___ Text provided

So I had this idea that I wan\ted to upgrade the dust collector in my wood shop. I did some research and found a model that I really wanted, the Laguna P|Flux:2. This was going to be considerably more powerful than its predecessor and has two especially appealing features: much better air filtration (less dust blown into the shop — and my lungs) and the dust itself is collected in a metal barrel rather than being delivered to a plastic or felt bag. Why does that even matter, you might reasonably ask? Well, it’s a real bother to mount the floppy bag to the collector after emptying it. The second thing is that pouring the dust from the bag to a trash barrel where I store it until the T.H.R.O.N.E.s need it is also a real hassle with the floppy bags. Controlling the dust flow is very difficult and it’s easy to get a lot of it on the floor. Having a rigid collection vessel that mounts/dismounts with the actuation of a single lever and won’t flop about as I try to pour collected dust from it had great appeal. So, too, the better filtration and more vacuum power, but the barrel was the real selling point for me. Anyhow, so I bought this new machine.

______

**Exercise requirements**:
A – List the drawbacks of floppy collection bags that the dust collector text describes.
B – Please pick up the dust collector account after its final sentence and keep writing in the same voice.

___ Data shown

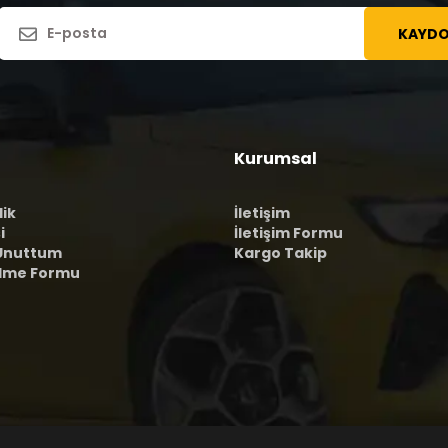
KAYDO
Kurumsal
lik
İletişim
i
İletişim Formu
 Unuttum
Kargo Takip
ilme Formu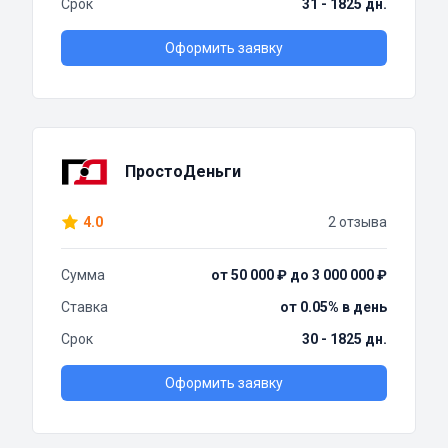
Срок
31 - 1825 дн.
Оформить заявку
ПростоДеньги
4.0
2 отзыва
Сумма
от 50 000 ₽ до 3 000 000 ₽
Ставка
от 0.05% в день
Срок
30 - 1825 дн.
Оформить заявку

______

**Results of the tasks**:
A –
- Mounting the bag back onto the collector after emptying it is a real bother.
- Pouring the dust from the bag into the trash barrel where it is stored is a real hassle.
- Controlling the dust flow while pouring is very difficult, and it's easy to get a lot of dust on the floor.

B –
Except the new machine has the exact same part number as a prior model from the same manufacturer. They updated the design a bit a year ago, adding some nice features, but didn’t bother to change the model number so the information stamped on the outside of the shipping crate is pretty much identical between the new one (that I bought) and the old one (that the distributor had in stock). So I was sent the old one. That was the beginning of much ado with this thing, including a failed attempt to get me an upgrade kit and some of the most inadequate assembly instructions I have ever met. And some missing hardware. And the assembly itself was actually quite involved and time consuming.
There was one step that required some creativity that I thought I’d share. This tall HEPA filter canister is meant to mount to a flange under the cowling of the air handler. For a sense of scale, the whole machine is a little over 7ft tall.
The thing was, the top of the canister was slightly out of round, as was the cowling, so there was no way I could fit the canister in place, especially trying to keep this heavy thing aligned vertically and somehow push it up to dock it on the flange.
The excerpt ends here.